§ **What to do**
• A. Summarize the entry on drug-metabolizing gene polymorphisms in two sentences.
• B. In the entry on drug-metabolizing gene polymorphisms, which working group's guidelines are cited as a published example of translating genotype into guidance?
• C. Carry on writing the entry on drug-metabolizing gene polymorphisms from the point where it stops.

§ **Document extract**
----------

Polymorphisms in drug-metabolising genes — including gene deletions, inactivating variants, and gene duplications — change the amount or function of the encoded enzyme, producing a distribution of activity across the population (Evans & Relling, 1999). For an enzyme such as CYP2D6 this yields poor, intermediate, extensive, and ultrarapid metaboliser phenotypes, with corresponding differences in the clearance of its substrates (Zanger & Schwab, 2013). The clinical direction of effect depends on whether metabolism inactivates or activates the drug: poor metabolisers accumulate a parent drug that is normally inactivated, but generate little active product from a prodrug that depends on the same enzyme (Evans & McLeod, 2003). Comparable polymorphisms in CYP2C19, thiopurine S-methyltransferase, and the N-acetyltransferases similarly shape exposure and response. These genotype-phenotype relationships are the basis on which pharmacogenetic working groups derive enzyme-specific recommendations (Swen et al., 2011).

Clinical relevance

Polymorphisms in metabolising enzymes contribute to variability in drug exposure and to the risk of altered response, and are the substrate for pharmacogenetic guidelines. This entry explains the genetic mechanisms and the phenotype framework as reference material; it does not recommend testing or dosing for any individual.

Epidemiology

The frequency of metaboliser phenotypes varies between populations: for example, the proportion of poor or ultrarapid metabolisers at loci such as CYP2D6 and CYP2C19 differs across ancestral groups, which is why allele frequencies are reported by population in pharmacogenetic syntheses (Zanger & Schwab, 2013).

Evidence & guidelines

Professional pharmacogenetics working groups translate genotype into enzyme-specific recommendations; the Dutch Pharmacogenetics Working Group guidelines are a published example of this gene-to-guidance translation (Swen et al., 2011). The underlying genotype-phenotype relationships and their consequences for disposition and response are documented in major reviews (Evans & Relling, 1999; Evans & McLeod, 2003; Zanger & Schwab, 2013; Wilkinson, 2005).

----------

§ **Extracted entries**
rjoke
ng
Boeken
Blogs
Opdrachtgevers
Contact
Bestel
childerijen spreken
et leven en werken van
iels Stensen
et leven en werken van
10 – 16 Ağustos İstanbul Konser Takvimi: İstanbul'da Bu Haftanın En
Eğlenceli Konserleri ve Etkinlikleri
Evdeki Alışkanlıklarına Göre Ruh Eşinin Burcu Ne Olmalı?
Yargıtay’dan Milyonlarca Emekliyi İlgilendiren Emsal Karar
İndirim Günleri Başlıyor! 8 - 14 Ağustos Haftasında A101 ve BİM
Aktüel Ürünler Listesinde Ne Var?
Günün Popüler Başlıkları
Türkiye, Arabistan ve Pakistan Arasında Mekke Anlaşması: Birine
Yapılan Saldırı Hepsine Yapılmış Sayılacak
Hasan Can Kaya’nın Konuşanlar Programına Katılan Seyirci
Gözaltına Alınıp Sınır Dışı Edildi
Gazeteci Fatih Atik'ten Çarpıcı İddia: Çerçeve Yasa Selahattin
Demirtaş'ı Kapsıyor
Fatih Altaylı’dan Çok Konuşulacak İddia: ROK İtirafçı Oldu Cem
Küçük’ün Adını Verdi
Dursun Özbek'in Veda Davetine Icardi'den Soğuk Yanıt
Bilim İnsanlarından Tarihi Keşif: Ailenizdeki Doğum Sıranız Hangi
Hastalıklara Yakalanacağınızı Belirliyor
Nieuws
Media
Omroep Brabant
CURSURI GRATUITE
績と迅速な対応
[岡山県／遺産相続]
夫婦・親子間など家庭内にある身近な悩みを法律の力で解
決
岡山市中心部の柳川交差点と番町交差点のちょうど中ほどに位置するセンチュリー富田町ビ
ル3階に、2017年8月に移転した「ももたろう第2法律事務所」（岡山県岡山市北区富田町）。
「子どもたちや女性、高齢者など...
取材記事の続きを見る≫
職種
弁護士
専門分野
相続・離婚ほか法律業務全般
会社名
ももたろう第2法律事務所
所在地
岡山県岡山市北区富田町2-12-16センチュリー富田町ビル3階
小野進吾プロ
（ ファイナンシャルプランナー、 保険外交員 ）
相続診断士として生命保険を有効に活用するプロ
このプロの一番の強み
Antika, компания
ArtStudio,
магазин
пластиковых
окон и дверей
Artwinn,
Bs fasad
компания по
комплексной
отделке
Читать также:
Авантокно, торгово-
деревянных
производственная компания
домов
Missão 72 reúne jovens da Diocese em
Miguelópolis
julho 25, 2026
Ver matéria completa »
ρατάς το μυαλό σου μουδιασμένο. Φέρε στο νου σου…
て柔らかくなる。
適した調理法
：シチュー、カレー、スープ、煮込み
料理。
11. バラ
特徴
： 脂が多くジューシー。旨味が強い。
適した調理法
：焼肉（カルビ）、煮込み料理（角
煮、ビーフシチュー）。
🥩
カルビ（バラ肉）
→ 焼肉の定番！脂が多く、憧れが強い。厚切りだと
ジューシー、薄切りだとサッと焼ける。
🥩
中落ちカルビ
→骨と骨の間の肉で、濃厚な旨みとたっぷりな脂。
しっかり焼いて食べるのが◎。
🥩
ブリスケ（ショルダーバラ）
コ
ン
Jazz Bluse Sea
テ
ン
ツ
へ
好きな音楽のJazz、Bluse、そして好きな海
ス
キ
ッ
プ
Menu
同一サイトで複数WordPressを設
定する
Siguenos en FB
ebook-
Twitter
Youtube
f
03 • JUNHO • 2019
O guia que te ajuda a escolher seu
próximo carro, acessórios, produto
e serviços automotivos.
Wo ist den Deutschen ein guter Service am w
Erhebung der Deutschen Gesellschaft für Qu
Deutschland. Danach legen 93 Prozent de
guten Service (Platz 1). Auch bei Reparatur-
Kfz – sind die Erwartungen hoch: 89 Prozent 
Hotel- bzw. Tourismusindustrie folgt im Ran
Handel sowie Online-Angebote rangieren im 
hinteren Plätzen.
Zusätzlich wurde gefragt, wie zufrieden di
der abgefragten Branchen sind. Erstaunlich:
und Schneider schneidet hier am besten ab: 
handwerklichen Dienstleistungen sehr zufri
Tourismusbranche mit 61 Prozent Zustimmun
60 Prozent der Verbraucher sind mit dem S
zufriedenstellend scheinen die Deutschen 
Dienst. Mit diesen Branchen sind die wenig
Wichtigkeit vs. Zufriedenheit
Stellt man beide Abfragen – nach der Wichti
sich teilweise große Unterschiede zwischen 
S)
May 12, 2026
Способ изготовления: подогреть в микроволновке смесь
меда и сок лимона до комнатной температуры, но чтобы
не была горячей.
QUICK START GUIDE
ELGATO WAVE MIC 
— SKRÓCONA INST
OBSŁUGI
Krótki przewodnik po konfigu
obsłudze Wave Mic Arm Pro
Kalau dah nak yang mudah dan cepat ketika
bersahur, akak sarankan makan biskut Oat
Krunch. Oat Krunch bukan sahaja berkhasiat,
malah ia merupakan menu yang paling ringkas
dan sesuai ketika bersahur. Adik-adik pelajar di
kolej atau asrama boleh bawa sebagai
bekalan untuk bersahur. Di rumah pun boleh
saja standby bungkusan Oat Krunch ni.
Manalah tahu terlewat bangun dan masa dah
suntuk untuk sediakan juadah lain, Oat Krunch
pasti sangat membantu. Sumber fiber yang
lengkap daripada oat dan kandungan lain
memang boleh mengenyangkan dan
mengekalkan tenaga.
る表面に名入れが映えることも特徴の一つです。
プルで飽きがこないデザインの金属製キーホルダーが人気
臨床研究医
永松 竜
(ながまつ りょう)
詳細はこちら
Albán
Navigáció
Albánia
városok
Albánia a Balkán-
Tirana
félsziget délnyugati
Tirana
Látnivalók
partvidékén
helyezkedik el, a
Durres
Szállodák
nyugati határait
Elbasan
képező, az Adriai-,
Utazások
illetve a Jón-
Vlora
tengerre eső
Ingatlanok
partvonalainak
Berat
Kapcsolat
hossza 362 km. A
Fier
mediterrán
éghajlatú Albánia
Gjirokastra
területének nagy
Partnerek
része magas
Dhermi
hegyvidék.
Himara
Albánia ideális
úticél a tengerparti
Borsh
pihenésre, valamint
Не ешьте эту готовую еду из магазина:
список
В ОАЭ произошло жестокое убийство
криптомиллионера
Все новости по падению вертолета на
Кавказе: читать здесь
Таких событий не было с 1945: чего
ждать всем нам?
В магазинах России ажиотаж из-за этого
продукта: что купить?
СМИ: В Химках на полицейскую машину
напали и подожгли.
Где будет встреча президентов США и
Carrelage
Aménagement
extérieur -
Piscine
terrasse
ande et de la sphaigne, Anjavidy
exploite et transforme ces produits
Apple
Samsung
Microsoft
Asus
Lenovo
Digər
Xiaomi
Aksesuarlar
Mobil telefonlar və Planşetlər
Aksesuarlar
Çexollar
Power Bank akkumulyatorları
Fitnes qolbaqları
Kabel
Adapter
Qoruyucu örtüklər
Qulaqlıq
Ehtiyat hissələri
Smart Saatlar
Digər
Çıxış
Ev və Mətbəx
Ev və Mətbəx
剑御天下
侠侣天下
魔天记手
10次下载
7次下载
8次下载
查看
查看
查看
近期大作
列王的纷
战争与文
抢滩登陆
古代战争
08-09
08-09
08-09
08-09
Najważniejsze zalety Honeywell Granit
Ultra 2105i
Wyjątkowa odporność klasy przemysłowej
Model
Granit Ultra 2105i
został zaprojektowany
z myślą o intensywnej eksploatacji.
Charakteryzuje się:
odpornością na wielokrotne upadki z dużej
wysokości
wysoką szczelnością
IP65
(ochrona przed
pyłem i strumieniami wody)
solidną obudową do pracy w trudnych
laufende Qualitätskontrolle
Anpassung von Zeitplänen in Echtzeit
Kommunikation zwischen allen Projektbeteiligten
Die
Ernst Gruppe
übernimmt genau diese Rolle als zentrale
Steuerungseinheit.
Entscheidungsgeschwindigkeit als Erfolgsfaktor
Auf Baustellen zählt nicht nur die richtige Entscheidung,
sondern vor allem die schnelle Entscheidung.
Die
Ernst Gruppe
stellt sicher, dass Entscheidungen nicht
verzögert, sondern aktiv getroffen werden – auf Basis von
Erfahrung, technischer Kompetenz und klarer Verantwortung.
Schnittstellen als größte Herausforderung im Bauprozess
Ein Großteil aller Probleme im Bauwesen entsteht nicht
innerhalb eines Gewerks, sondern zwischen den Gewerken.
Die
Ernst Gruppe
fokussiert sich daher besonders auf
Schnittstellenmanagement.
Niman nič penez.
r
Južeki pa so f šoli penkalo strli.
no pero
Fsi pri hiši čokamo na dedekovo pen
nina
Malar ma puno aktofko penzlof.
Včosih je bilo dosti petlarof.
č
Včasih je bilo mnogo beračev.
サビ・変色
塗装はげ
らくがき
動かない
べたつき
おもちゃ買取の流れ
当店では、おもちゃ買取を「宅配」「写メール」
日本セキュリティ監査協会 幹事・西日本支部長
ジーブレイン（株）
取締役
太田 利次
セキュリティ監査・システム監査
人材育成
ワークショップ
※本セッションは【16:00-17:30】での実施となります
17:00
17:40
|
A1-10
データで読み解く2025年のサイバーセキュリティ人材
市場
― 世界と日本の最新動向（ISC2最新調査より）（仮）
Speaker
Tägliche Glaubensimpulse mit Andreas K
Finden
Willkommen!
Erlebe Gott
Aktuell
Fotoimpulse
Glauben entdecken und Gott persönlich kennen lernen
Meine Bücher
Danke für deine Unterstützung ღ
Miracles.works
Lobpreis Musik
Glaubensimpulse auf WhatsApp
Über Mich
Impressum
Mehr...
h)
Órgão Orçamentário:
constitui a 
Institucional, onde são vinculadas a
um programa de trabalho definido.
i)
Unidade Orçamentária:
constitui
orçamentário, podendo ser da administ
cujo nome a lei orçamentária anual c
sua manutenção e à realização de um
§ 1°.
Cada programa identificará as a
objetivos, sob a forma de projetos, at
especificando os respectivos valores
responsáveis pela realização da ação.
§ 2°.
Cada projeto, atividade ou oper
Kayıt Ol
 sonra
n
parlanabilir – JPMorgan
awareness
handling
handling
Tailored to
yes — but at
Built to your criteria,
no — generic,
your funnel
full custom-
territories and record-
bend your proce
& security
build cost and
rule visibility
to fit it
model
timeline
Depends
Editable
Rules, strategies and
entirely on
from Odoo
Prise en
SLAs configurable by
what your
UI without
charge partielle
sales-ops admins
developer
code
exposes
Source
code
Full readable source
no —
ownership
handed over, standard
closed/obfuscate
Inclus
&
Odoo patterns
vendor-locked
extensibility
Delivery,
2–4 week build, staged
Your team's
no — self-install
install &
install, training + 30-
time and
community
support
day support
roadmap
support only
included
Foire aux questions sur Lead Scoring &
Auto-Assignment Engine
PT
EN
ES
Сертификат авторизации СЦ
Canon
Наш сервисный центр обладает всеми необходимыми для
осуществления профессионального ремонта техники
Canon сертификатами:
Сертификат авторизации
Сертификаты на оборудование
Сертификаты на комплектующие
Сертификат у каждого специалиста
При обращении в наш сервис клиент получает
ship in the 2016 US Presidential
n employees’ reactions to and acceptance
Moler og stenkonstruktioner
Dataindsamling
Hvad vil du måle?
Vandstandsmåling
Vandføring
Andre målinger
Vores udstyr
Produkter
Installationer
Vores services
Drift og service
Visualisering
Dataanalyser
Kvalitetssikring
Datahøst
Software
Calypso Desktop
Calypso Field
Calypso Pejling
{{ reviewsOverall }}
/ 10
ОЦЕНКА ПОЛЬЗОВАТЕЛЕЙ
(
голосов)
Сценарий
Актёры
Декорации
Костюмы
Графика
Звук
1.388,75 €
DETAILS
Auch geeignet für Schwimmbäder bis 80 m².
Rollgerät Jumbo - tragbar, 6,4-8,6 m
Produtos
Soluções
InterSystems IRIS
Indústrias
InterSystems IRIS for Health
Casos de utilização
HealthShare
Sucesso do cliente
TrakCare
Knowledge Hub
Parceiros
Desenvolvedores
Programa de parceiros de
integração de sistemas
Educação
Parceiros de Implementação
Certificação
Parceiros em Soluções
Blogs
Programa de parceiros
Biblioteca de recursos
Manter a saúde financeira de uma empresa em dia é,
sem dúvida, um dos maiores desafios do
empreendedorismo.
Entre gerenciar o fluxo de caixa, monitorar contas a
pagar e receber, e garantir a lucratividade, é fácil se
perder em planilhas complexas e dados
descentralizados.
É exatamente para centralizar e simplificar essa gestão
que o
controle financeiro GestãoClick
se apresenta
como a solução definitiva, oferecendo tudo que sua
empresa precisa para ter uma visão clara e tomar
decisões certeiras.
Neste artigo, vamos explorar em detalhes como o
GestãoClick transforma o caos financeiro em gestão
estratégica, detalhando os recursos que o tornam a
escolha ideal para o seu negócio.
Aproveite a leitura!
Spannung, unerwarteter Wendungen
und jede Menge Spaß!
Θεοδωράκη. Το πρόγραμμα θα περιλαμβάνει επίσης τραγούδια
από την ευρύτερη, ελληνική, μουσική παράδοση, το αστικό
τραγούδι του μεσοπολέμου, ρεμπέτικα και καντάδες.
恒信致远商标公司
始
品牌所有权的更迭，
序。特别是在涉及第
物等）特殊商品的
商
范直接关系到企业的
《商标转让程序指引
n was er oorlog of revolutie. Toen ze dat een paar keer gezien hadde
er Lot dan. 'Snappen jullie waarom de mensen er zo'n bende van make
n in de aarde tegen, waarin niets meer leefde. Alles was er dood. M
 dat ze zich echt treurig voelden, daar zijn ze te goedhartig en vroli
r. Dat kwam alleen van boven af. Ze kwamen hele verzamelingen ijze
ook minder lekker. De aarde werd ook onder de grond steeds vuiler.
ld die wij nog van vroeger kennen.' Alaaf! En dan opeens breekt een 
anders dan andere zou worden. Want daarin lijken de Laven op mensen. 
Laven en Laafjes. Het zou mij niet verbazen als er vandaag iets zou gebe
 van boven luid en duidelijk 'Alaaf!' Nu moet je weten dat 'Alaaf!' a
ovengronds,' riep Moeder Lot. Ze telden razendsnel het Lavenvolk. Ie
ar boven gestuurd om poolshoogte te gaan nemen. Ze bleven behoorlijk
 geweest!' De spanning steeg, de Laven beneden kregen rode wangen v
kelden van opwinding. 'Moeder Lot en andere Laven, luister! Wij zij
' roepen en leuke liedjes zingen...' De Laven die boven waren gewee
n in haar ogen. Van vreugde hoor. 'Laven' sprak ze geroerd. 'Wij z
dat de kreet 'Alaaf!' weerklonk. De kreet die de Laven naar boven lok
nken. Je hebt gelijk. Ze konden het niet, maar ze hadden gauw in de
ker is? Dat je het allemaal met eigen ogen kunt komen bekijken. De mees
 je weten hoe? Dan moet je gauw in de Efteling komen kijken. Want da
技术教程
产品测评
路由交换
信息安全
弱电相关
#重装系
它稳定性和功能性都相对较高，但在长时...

----------

§ **Results in order**
• A. Polymorphisms in drug-metabolizing genes change the amount or function of enzymes such as CYP2D6, producing poor, intermediate, extensive, and ultrarapid metabolizer phenotypes whose clinical effect depends on whether metabolism inactivates a drug or activates a prodrug. The frequency of these phenotypes varies between populations, and the genotype-phenotype relationships are the basis on which pharmacogenetic working groups such as the Dutch Pharmacogenetics Working Group derive enzyme-specific recommendations.

• B. The Dutch Pharmacogenetics Working Group.

• C.
History

Heritable differences in drug metabolism were recognised in the mid-twentieth century through traits such as slow versus fast isoniazid acetylation and the debrisoquine oxidation polymorphism later mapped to CYP2D6. From the 1990s these observations were integrated into pharmacogenomics, which reframed inherited variation in metabolism as a predictable determinant of drug disposition and response (Evans & Relling, 1999; Evans & McLeod, 2003), culminating in formal gene-to-dose guidelines (Swen et al., 2011).

Key figures

  • William E. Evans
  • Mary V. Relling
  • Howard L. McLeod
  • Ulrich M. Zanger

Related topics

Seminal works

  • evans-relling-1999
  • evans-mcleod-2003
  • swen-2011

Frequently asked questions

What is a poor metaboliser?
A poor metaboliser carries gene variants that leave little or no functional activity of a particular drug-metabolising enzyme, so drugs cleared mainly by that enzyme tend to accumulate, while prodrugs that depend on it for activation produce little active drug.
Why does the same polymorphism raise exposure to one drug but lower the effect of another?
It depends on whether the enzyme inactivates or activates the drug. Reduced activity raises levels of a drug that the enzyme normally inactivates, but reduces formation of the active metabolite from a prodrug that the enzyme normally activates.